»»
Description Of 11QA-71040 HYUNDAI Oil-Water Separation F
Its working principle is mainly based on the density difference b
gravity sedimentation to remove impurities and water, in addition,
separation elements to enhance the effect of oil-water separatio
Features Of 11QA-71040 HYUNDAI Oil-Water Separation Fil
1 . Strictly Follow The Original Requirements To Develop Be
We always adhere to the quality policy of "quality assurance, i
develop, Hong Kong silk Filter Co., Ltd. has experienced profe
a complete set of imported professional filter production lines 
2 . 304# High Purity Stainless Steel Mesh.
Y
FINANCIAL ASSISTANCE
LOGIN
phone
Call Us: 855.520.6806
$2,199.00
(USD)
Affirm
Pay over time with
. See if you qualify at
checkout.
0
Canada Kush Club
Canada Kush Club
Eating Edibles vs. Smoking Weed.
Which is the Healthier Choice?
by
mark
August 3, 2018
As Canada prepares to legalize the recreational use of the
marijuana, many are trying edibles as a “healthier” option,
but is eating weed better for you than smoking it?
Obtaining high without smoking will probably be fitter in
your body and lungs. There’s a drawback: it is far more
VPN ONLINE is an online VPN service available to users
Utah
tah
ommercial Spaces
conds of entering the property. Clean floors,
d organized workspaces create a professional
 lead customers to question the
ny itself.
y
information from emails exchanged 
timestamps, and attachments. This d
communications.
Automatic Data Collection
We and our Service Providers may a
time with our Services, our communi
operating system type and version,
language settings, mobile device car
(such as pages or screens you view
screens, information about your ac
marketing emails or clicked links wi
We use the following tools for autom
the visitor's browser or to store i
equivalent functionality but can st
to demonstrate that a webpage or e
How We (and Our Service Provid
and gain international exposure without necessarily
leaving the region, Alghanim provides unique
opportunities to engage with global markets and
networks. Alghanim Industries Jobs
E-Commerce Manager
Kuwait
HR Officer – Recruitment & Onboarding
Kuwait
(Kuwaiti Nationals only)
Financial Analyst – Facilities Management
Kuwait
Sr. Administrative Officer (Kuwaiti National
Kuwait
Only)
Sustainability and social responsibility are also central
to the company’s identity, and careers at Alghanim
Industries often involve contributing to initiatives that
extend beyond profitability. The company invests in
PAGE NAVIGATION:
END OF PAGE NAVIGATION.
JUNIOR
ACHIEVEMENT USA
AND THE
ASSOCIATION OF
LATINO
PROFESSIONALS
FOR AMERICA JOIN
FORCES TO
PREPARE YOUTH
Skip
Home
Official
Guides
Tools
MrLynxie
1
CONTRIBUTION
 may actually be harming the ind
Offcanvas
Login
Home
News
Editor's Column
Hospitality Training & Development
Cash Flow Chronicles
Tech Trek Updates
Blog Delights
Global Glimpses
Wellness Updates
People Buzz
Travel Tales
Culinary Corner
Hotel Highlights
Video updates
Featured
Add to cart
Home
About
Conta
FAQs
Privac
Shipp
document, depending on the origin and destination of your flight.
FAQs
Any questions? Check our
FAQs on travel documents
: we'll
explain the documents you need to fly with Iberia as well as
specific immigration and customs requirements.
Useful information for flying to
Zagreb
««
• Work to complete
Please print every line of the listing above again, in the same order, without changing a single character.

• Task output
Description Of 11QA-71040 HYUNDAI Oil-Water Separation F
Its working principle is mainly based on the density difference b
gravity sedimentation to remove impurities and water, in addition,
separation elements to enhance the effect of oil-water separatio
Features Of 11QA-71040 HYUNDAI Oil-Water Separation Fil
1 . Strictly Follow The Original Requirements To Develop Be
We always adhere to the quality policy of "quality assurance, i
develop, Hong Kong silk Filter Co., Ltd. has experienced profe
a complete set of imported professional filter production lines 
2 . 304# High Purity Stainless Steel Mesh.
Y
FINANCIAL ASSISTANCE
LOGIN
phone
Call Us: 855.520.6806
$2,199.00
(USD)
Affirm
Pay over time with
. See if you qualify at
checkout.
0
Canada Kush Club
Canada Kush Club
Eating Edibles vs. Smoking Weed.
Which is the Healthier Choice?
by
mark
August 3, 2018
As Canada prepares to legalize the recreational use of the
marijuana, many are trying edibles as a “healthier” option,
but is eating weed better for you than smoking it?
Obtaining high without smoking will probably be fitter in
your body and lungs. There’s a drawback: it is far more
VPN ONLINE is an online VPN service available to users
Utah
tah
ommercial Spaces
conds of entering the property. Clean floors,
d organized workspaces create a professional
 lead customers to question the
ny itself.
y
information from emails exchanged 
timestamps, and attachments. This d
communications.
Automatic Data Collection
We and our Service Providers may a
time with our Services, our communi
operating system type and version,
language settings, mobile device car
(such as pages or screens you view
screens, information about your ac
marketing emails or clicked links wi
We use the following tools for autom
the visitor's browser or to store i
equivalent functionality but can st
to demonstrate that a webpage or e
How We (and Our Service Provid
and gain international exposure without necessarily
leaving the region, Alghanim provides unique
opportunities to engage with global markets and
networks. Alghanim Industries Jobs
E-Commerce Manager
Kuwait
HR Officer – Recruitment & Onboarding
Kuwait
(Kuwaiti Nationals only)
Financial Analyst – Facilities Management
Kuwait
Sr. Administrative Officer (Kuwaiti National
Kuwait
Only)
Sustainability and social responsibility are also central
to the company’s identity, and careers at Alghanim
Industries often involve contributing to initiatives that
extend beyond profitability. The company invests in
PAGE NAVIGATION:
END OF PAGE NAVIGATION.
JUNIOR
ACHIEVEMENT USA
AND THE
ASSOCIATION OF
LATINO
PROFESSIONALS
FOR AMERICA JOIN
FORCES TO
PREPARE YOUTH
Skip
Home
Official
Guides
Tools
MrLynxie
1
CONTRIBUTION
 may actually be harming the ind
Offcanvas
Login
Home
News
Editor's Column
Hospitality Training & Development
Cash Flow Chronicles
Tech Trek Updates
Blog Delights
Global Glimpses
Wellness Updates
People Buzz
Travel Tales
Culinary Corner
Hotel Highlights
Video updates
Featured
Add to cart
Home
About
Conta
FAQs
Privac
Shipp
document, depending on the origin and destination of your flight.
FAQs
Any questions? Check our
FAQs on travel documents
: we'll
explain the documents you need to fly with Iberia as well as
specific immigration and customs requirements.
Useful information for flying to
Zagreb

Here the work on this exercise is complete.